---------- Data in this exercise ----------
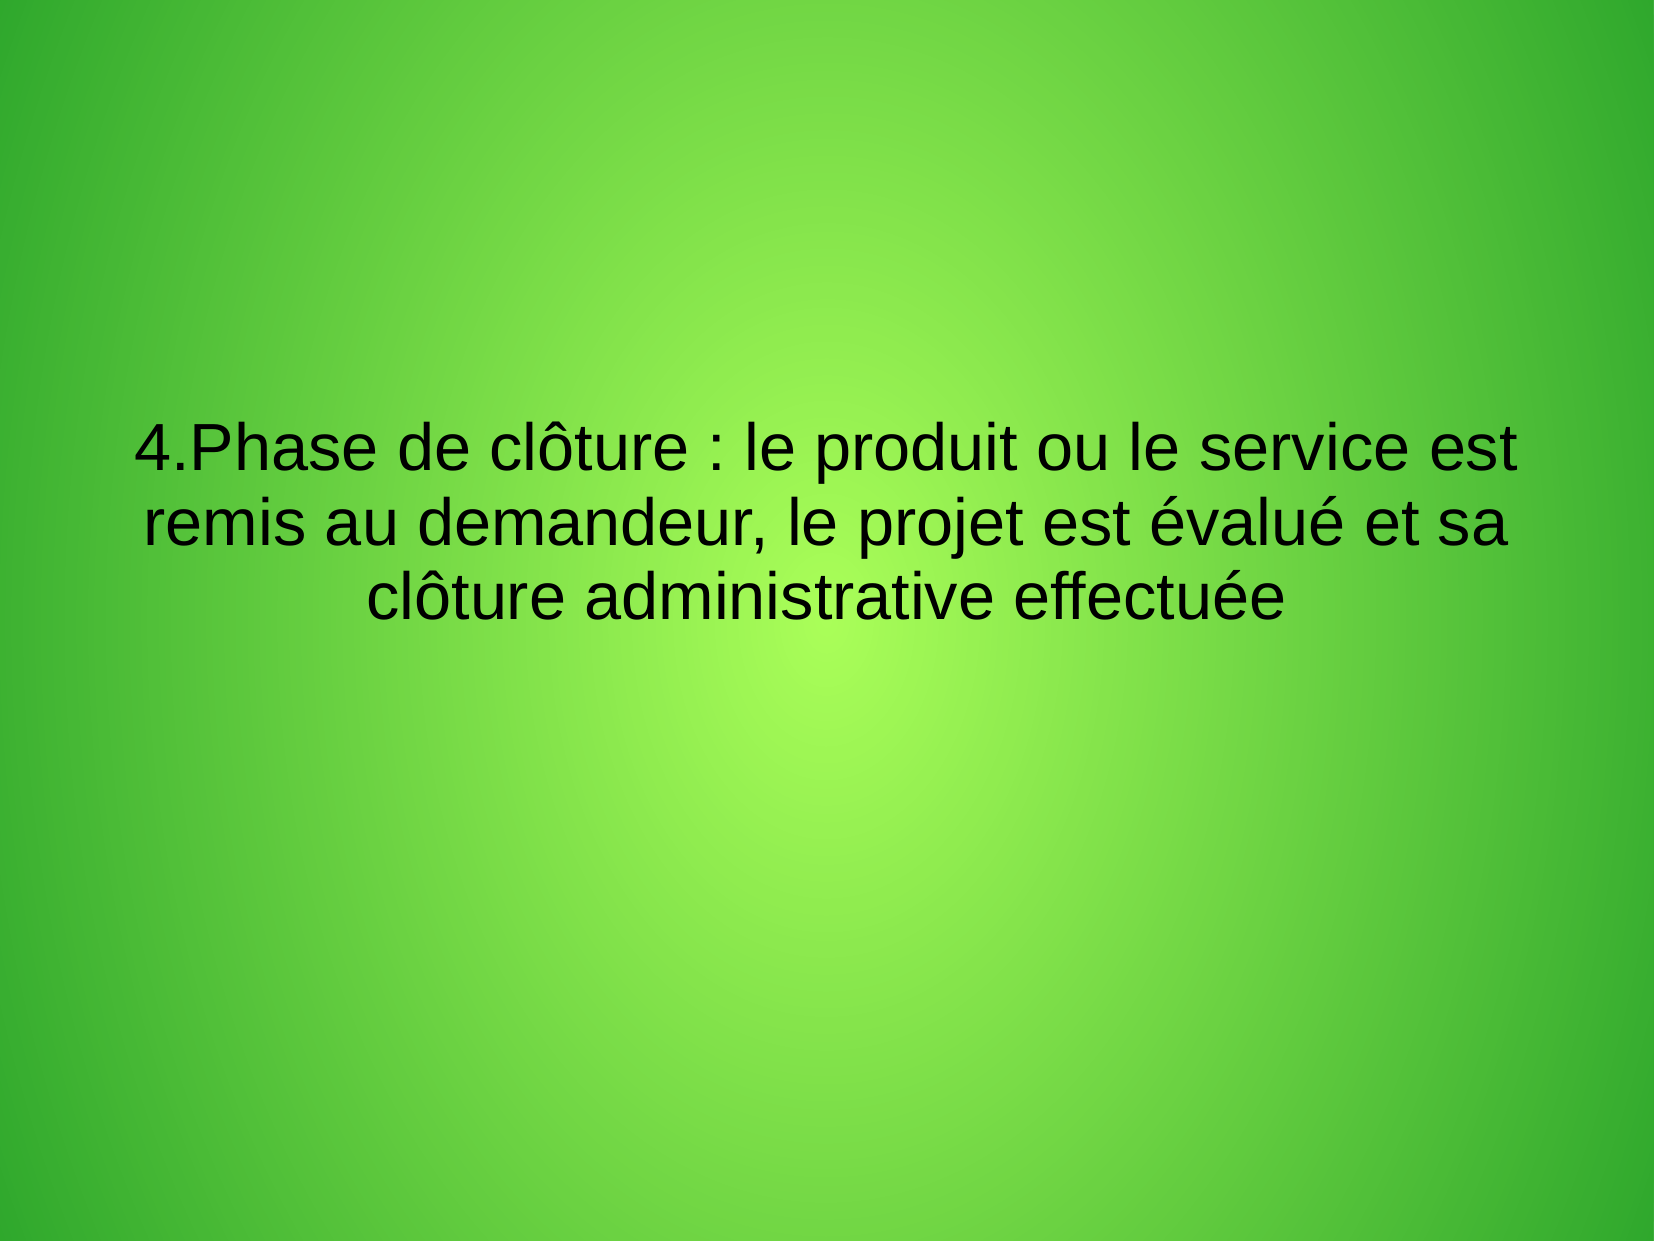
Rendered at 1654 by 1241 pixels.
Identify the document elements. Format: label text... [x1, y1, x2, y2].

subtitle 4.Phase de clôture : le produit ou le service est remis au demandeur, le projet est évalué et sa clôture administrative effectuée [82, 47, 1571, 997]
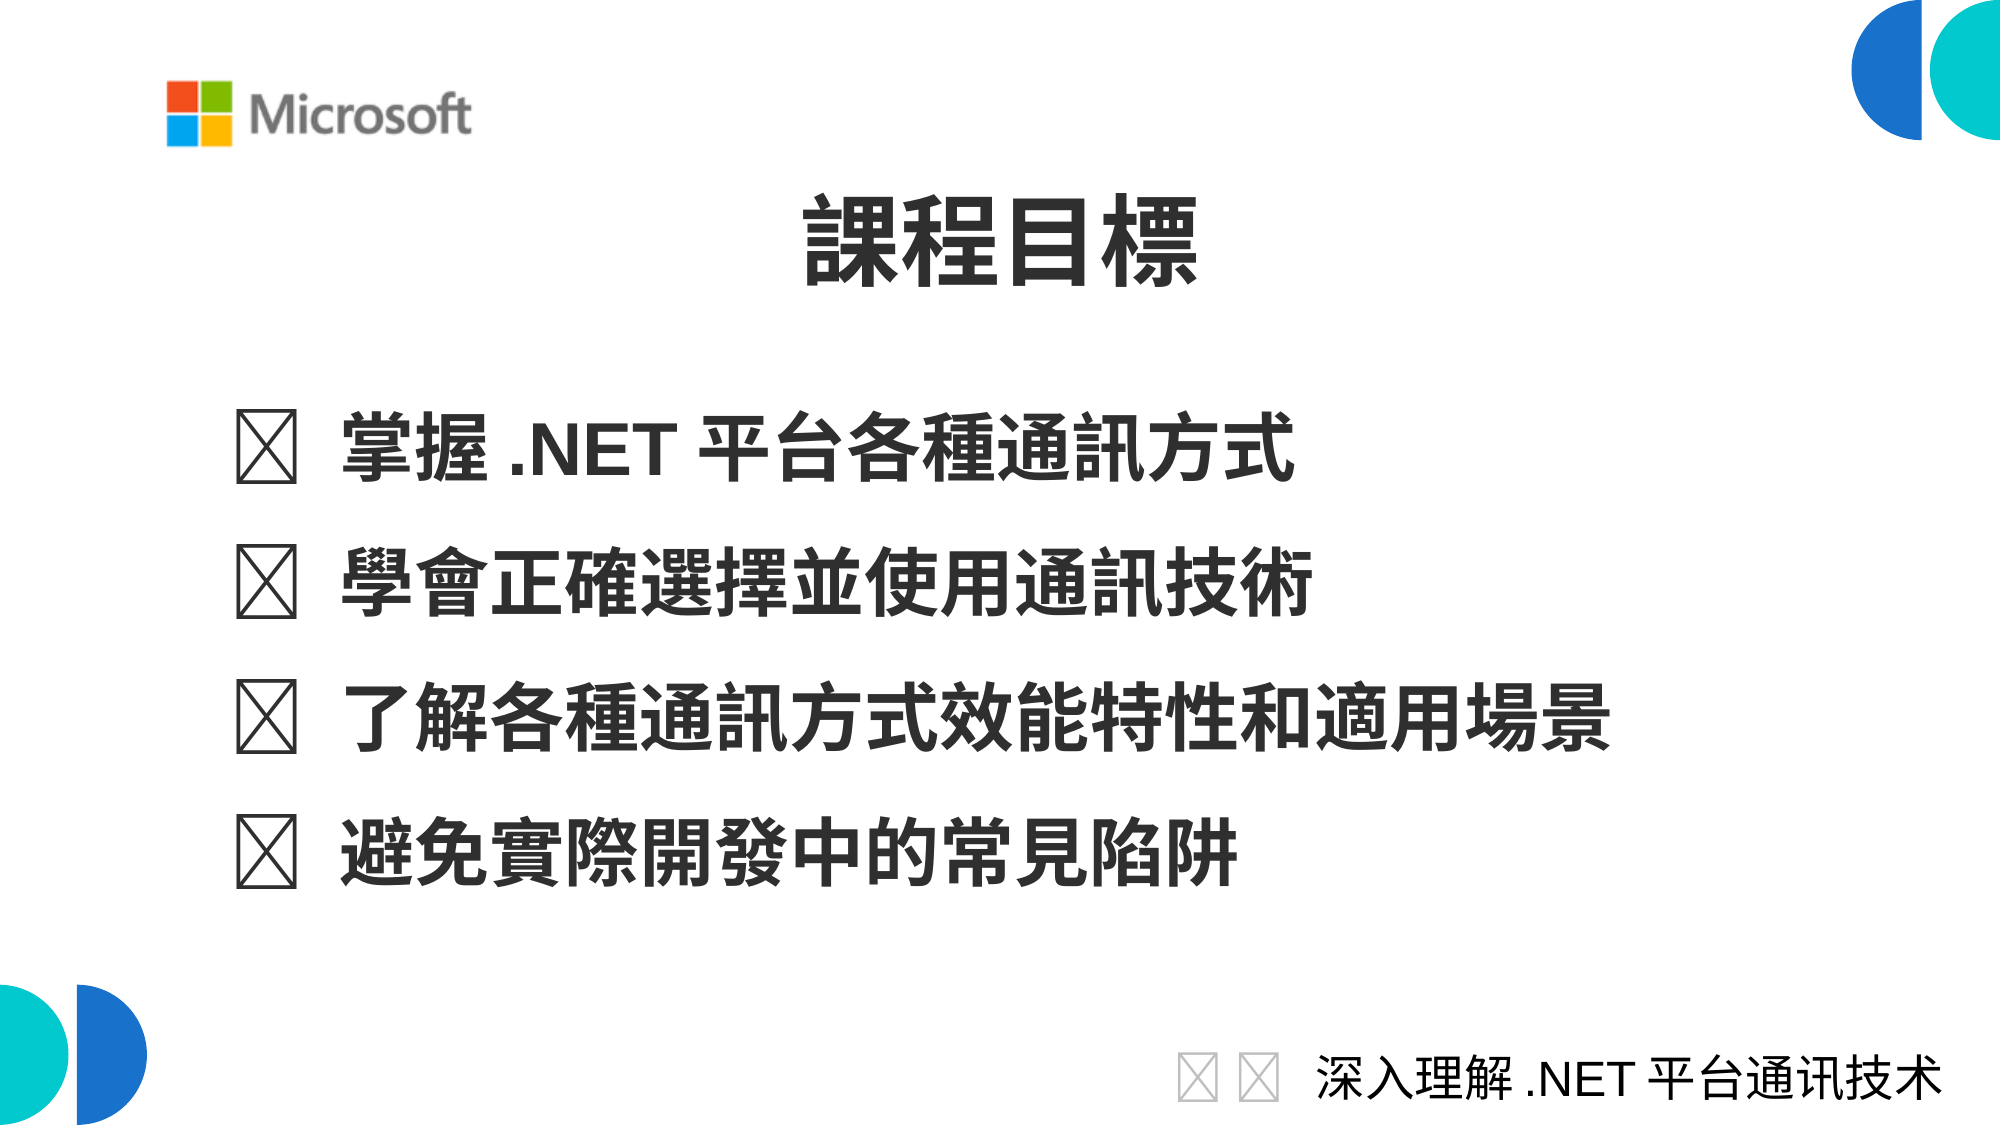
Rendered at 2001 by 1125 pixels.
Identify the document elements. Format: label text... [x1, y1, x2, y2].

title 課程目標 [138, 145, 1862, 332]
subtitle 🚀 🚀 深入理解.NET平台通讯技术 [1173, 1046, 1952, 1107]
text_box ✅ 掌握.NET平台各種通訊方式 ✅ 學會正確選擇並使用通訊技術 ✅ 了解各種通訊方式效能特性和適用場景 ✅ 避免實際開發中的常見陷阱 [215, 348, 1862, 781]
picture [85, 41, 552, 189]
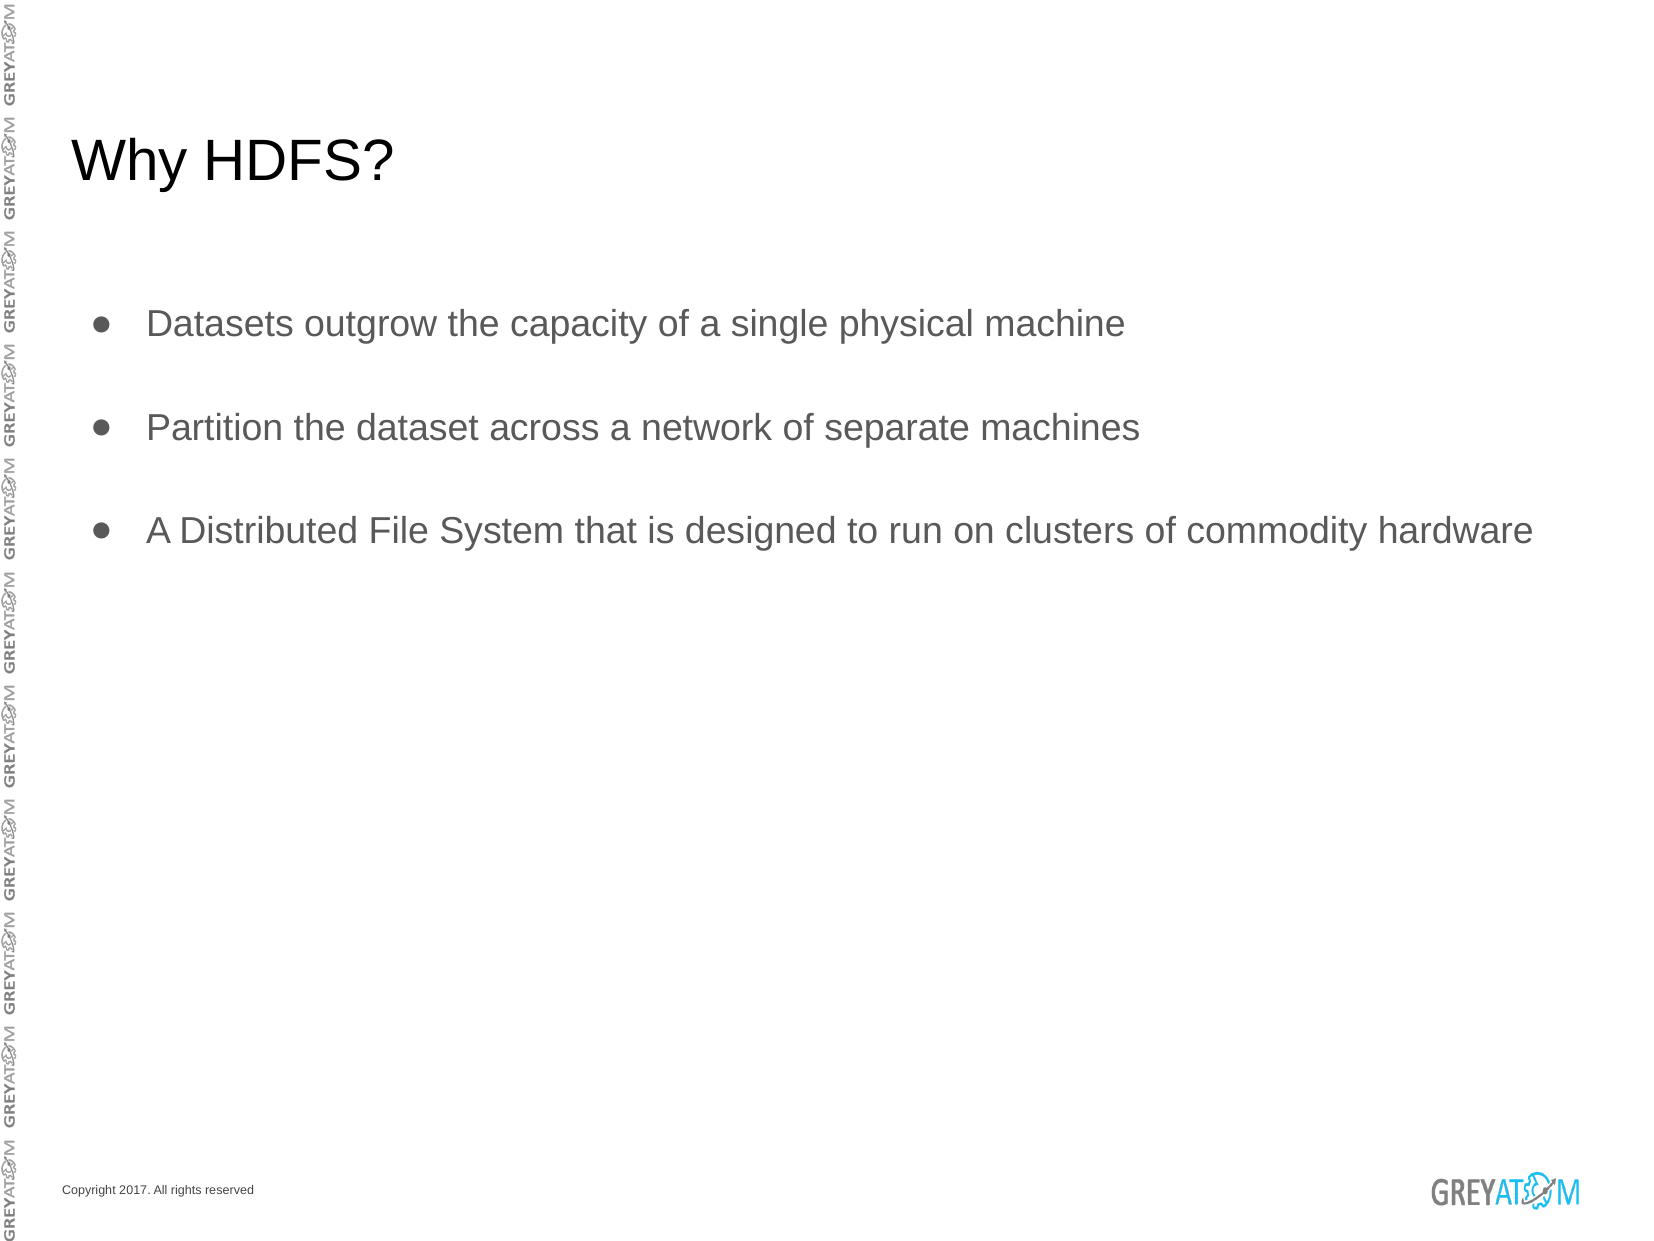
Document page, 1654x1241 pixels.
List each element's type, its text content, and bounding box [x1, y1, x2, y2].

picture [1, 231, 17, 333]
picture [1, 685, 17, 788]
text_box Why HDFS? [56, 107, 1597, 245]
picture [1, 458, 17, 560]
picture [1, 1140, 17, 1241]
picture [1, 912, 17, 1015]
picture [1, 799, 17, 901]
picture [1, 572, 17, 674]
picture [1430, 1168, 1581, 1212]
picture [1, 4, 17, 106]
picture [1, 117, 17, 220]
picture [1, 1026, 17, 1128]
picture [1, 344, 17, 447]
text_box Datasets outgrow the capacity of a single physical machine Partition the dataset across a network of separate machines A Distributed File System that is designed to run on clusters of commodity hardware [56, 277, 1597, 1102]
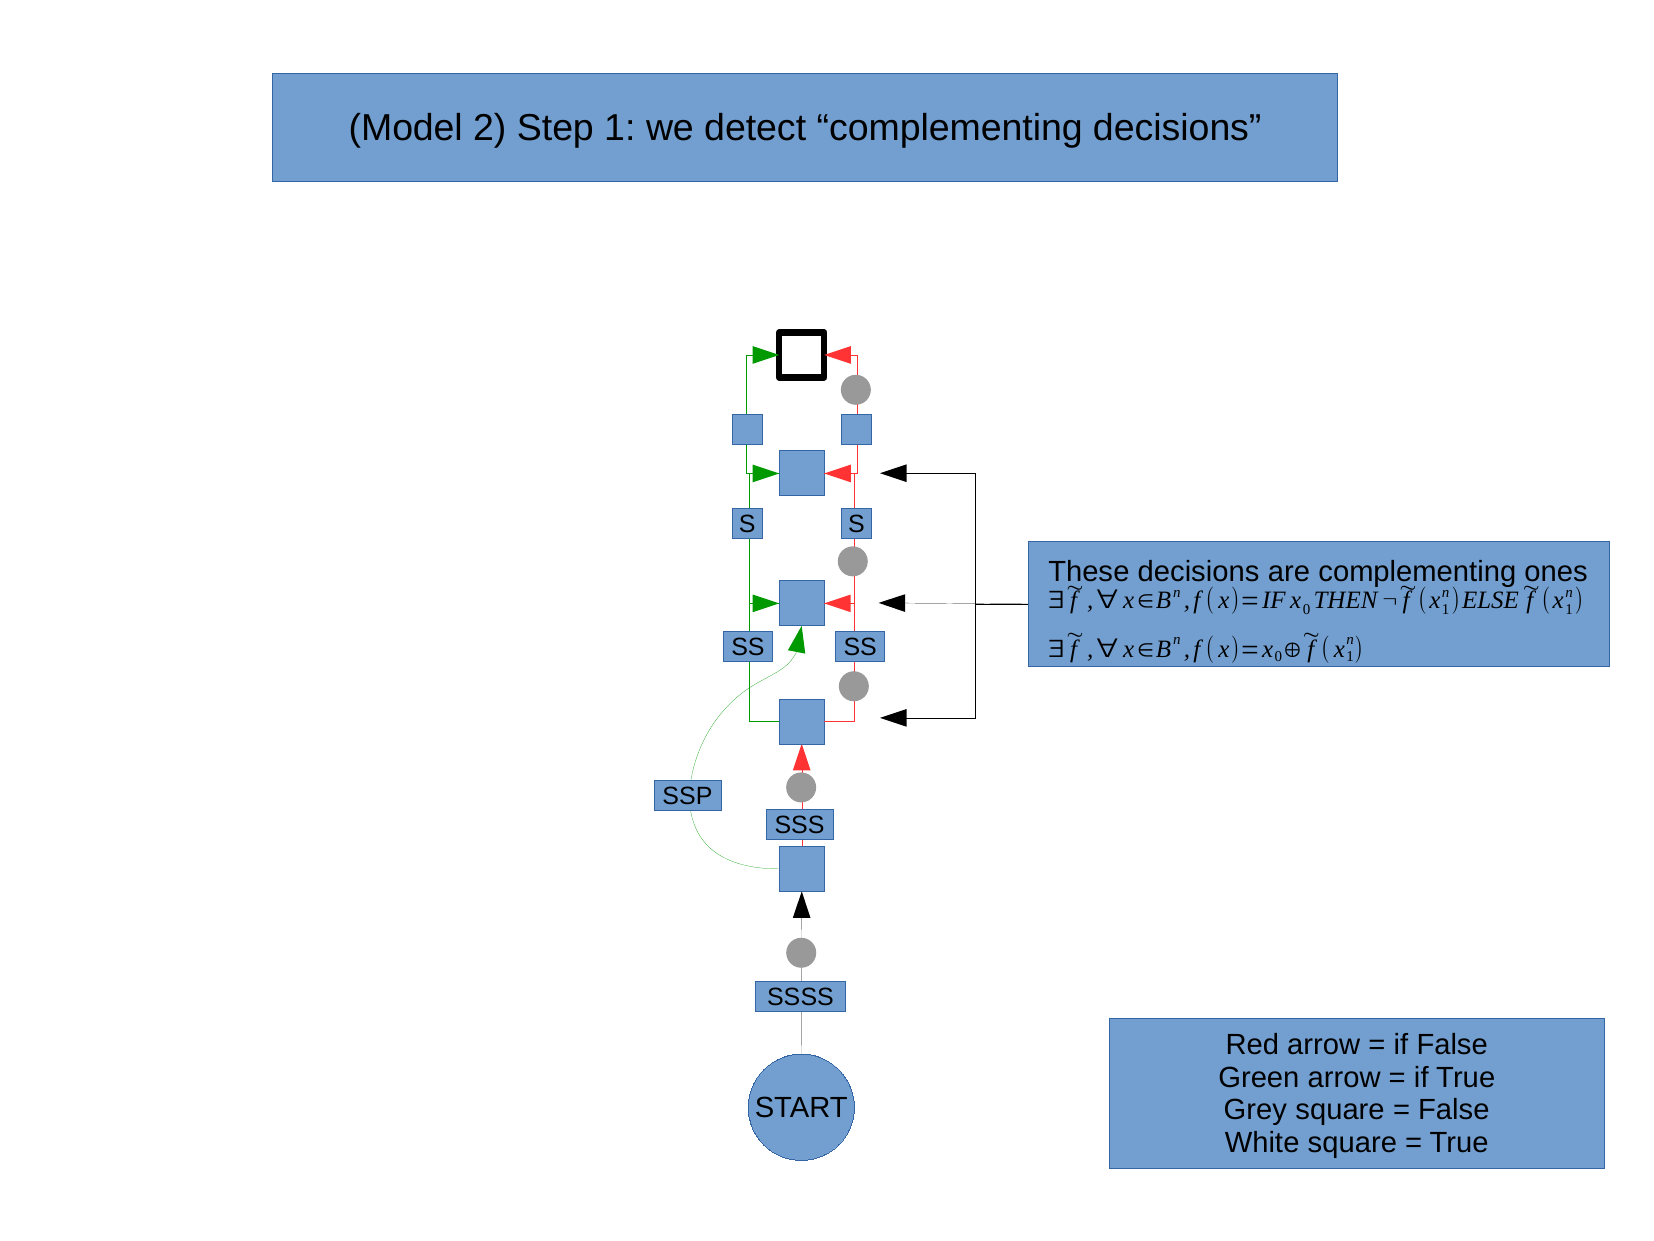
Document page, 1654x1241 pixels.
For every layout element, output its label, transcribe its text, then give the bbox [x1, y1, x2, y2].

text_box [779, 846, 825, 892]
text_box Red arrow = if False Green arrow = if True Grey square = False White square = True [1109, 1018, 1605, 1169]
text_box SS [835, 631, 885, 662]
text_box SSSS [755, 981, 846, 1012]
text_box (Model 2) Step 1: we detect “complementing decisions” [272, 73, 1338, 182]
text_box [840, 374, 871, 405]
text_box [732, 414, 763, 445]
text_box SS [723, 631, 773, 662]
text_box [779, 332, 825, 378]
text_box S [732, 508, 763, 539]
text_box [786, 937, 817, 968]
text_box [837, 546, 868, 577]
text_box [841, 414, 872, 445]
text_box [779, 699, 825, 745]
text_box These decisions are complementing ones [1028, 541, 1610, 667]
text_box S [841, 508, 872, 539]
text_box SSP [654, 780, 722, 811]
text_box START [748, 1054, 855, 1161]
text_box [838, 671, 869, 702]
text_box [779, 580, 825, 626]
text_box SSS [766, 809, 834, 840]
chart [1041, 583, 1589, 619]
text_box [779, 450, 825, 496]
chart [1041, 630, 1370, 666]
text_box [786, 772, 817, 803]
----------
■ What you need to do: Rewrite everything from the line containing "Rendered at 2001 by 1125 pixels." down to the line containing "text_box ✅ 掌握.NET平台各種通訊方式", substituting "Locate" for "Identify" and leaving all else unchanged.

■ Response for this exercise:
Rendered at 2001 by 1125 pixels.
Locate the document elements. Format: label text... [x1, y1, x2, y2].

title 課程目標 [138, 145, 1862, 332]
subtitle 🚀 🚀 深入理解.NET平台通讯技术 [1173, 1046, 1952, 1107]
text_box ✅ 掌握.NET平台各種通訊方式 ✅ 學會正確選擇並使用通訊技術 ✅ 了解各種通訊方式效能特性和適用場景 ✅ 避免實際開發中的常見陷阱 [215, 348, 1862, 781]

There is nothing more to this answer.